Now I plot the spread of x
grouped using factors present in c
. So the first argument is x ~ c
. But I want boxplots for just two factors: x1
and x2
. So I used a subset
argument in boxplot function.
boxplot(x ~ c, subset=c %in% c("x1", "x2"), data=df)
This is the plot we get, notice since x3 is a factor, it is still plotted i.e. we still got 3 categories on x-axis of the boxplot inspite of subsetting to 2 categories.
So, one solution I found was to change the class of df
variables into numeric
and character
class(df)<- c("numeric", "character")
boxplot(x ~ c, subset=c %in% c("x1", "x2"), data=df)
But if we just run the same checks, we ran before doing this coercion, on all variables, we get these outputs.
Anything funny?
class(df)
#[1] "numeric" "character"
is.data.frame(df)
#[1] FALSE
is.list(df)
#[1] TRUE
class(df$x)
#[1] "numeric"
class(df$c)
#[1] "factor"
Check out that df $ c (the second variable containing caegories x1, x2, x3) is still a factor!
And df stopped being a list
(so was it ever a list?)
And what did we do exactly by class(df)<- c("numeric", "character")
this coercion if not changing the datatype of df $ c?
my questions for tldr version:
Are all dataframes
, also lists
in R?
Why did our boxplot dropped x3 in the 2nd case (when we coerced class(df)
into numeric
and character
?
If we did coerce factor into characters by doing the above steps, why is still showing that variable's class is factor
?
And why did df
stopped being a dataframe
after we did the above steps?
The answers make more sense if we take your questions in a different order.
Are all dataframes, also lists in R?
Yes. A data frame is a list of vectors (the columns).
And why did df stopped being a list after we did the above steps?
It didn't. It stopped being a data frame, because you changed the class with class(df)<- c("numeric", "character")
. is.list(df)
returns TRUE still.
If we did coerce factor into characters by doing the above steps, why is still showing that variable's class is factor?
class(df)
operates on the df
object itself, not the columns. Look at str(df)

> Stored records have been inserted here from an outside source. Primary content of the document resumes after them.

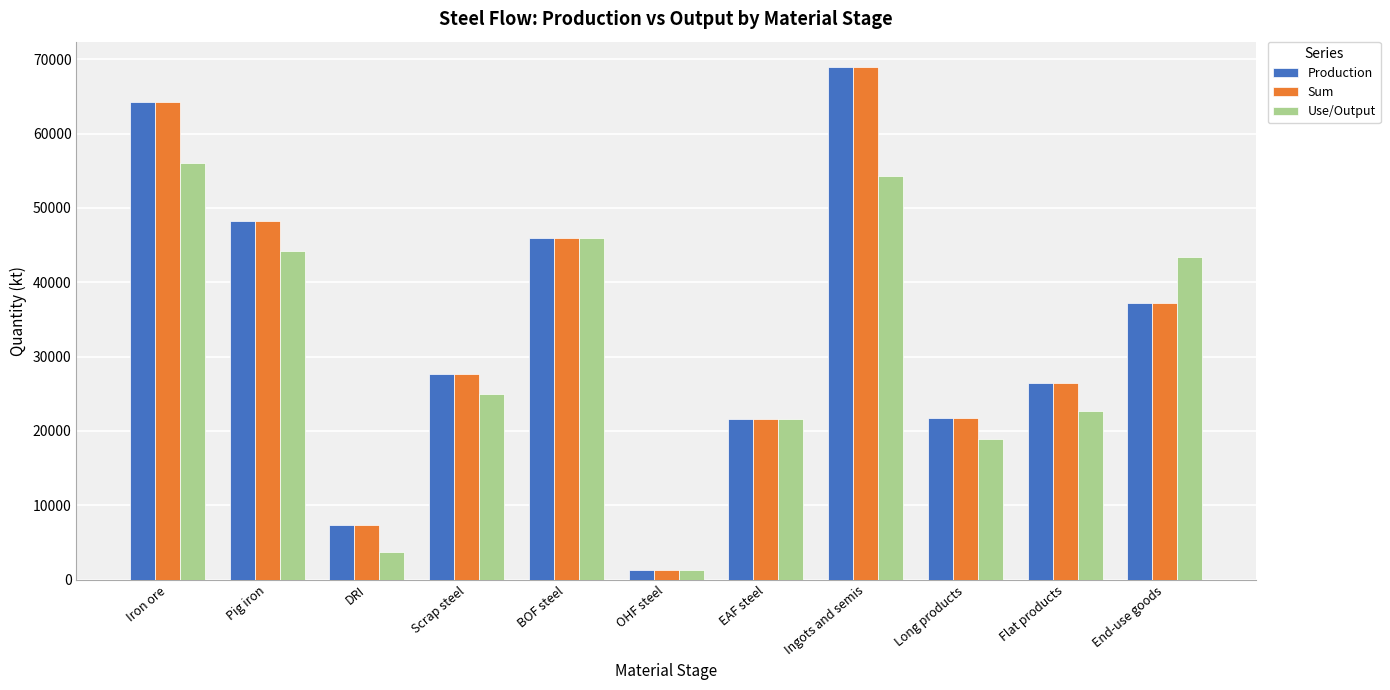

At how many categories does at least one series exceed 11601?

9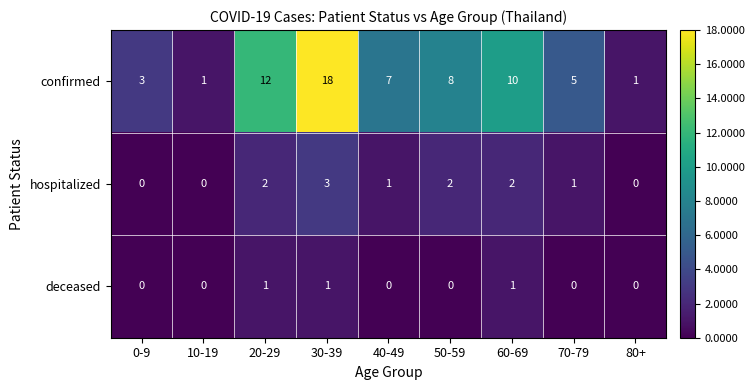

What value does the confirmed series have at 0-9?

3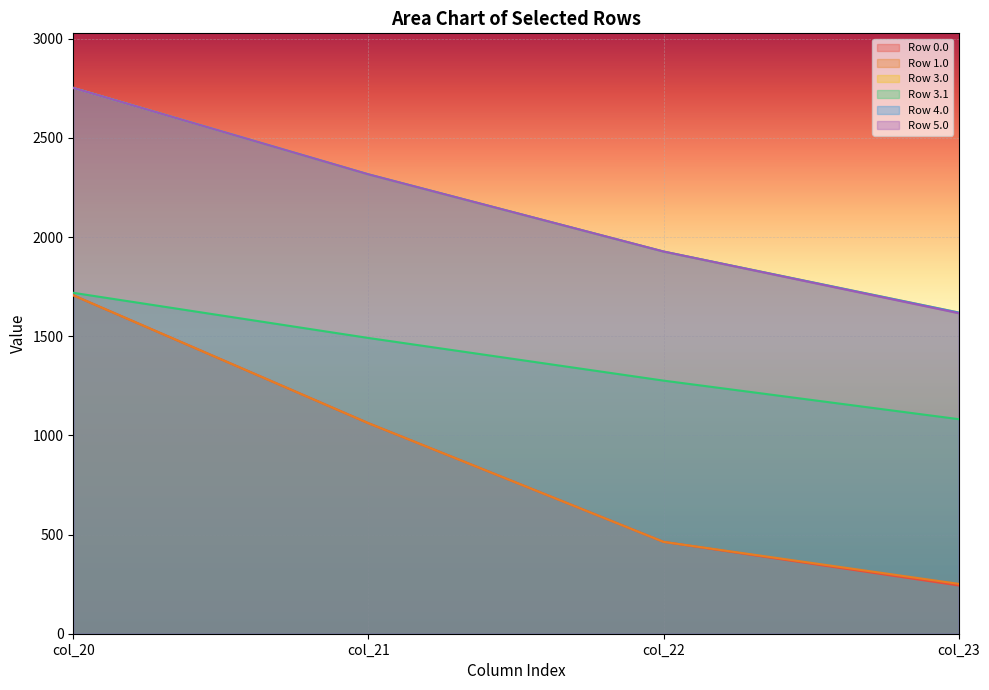

What is the smallest value displayed?

243.3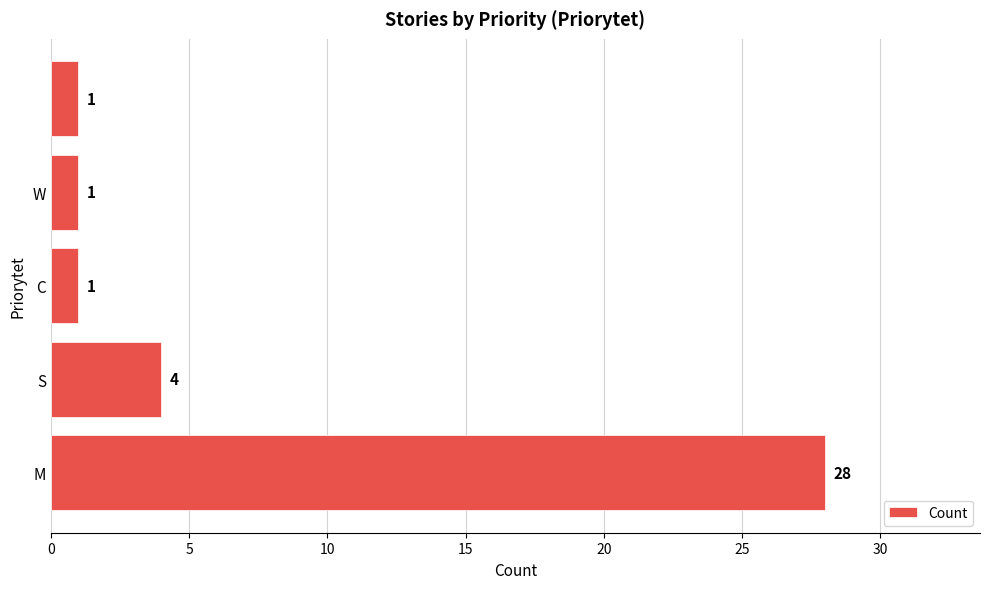

Reading bottom to top, transcribe all the data shown in this chart.

28	4	1	1	1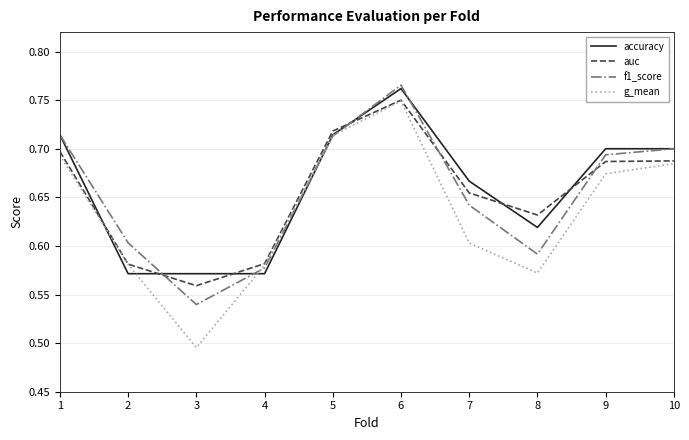

At which label is f1_score closest to 0?

3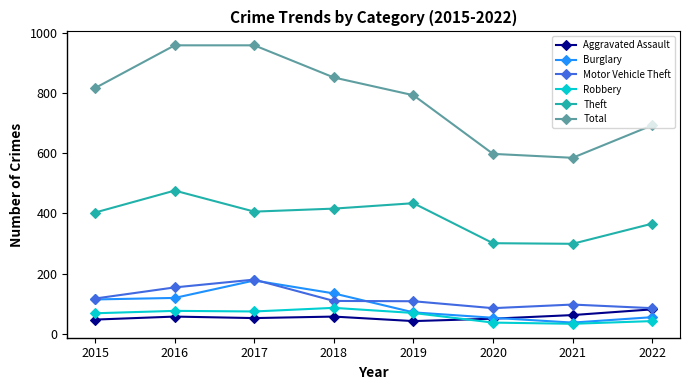

The Theft series shows 416 at 2018. True or false?

True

. The factor column is still a factor. class(df)
set the class attribute on the data frame object itself to a vector.
Why did our boxplot dropped x3 in the 2nd case (when we coerced class(df) into numeric and character?
You've messed up your data frame object by explicitly setting the class attribute of the object to a vector c("numeric", "character")
. It's hard to predict the full effects of this. My best guess is that boxplot or the functions that draw the axes accessed the class attribute of the data frame somehow.
To do what you really wanted:
x = rnorm(30, 1, 1)
c = c(rep("x1",10), rep("x2",10), rep("x3",10))
df = data.frame(x,c)
df$c <- as.character(df$c)
or
x = rnorm(30, 1, 1)
c = c(rep("x1",10), rep("x2",10), rep("x3",10))
df = data.frame(x,c, stringsAsFactors=FALSE)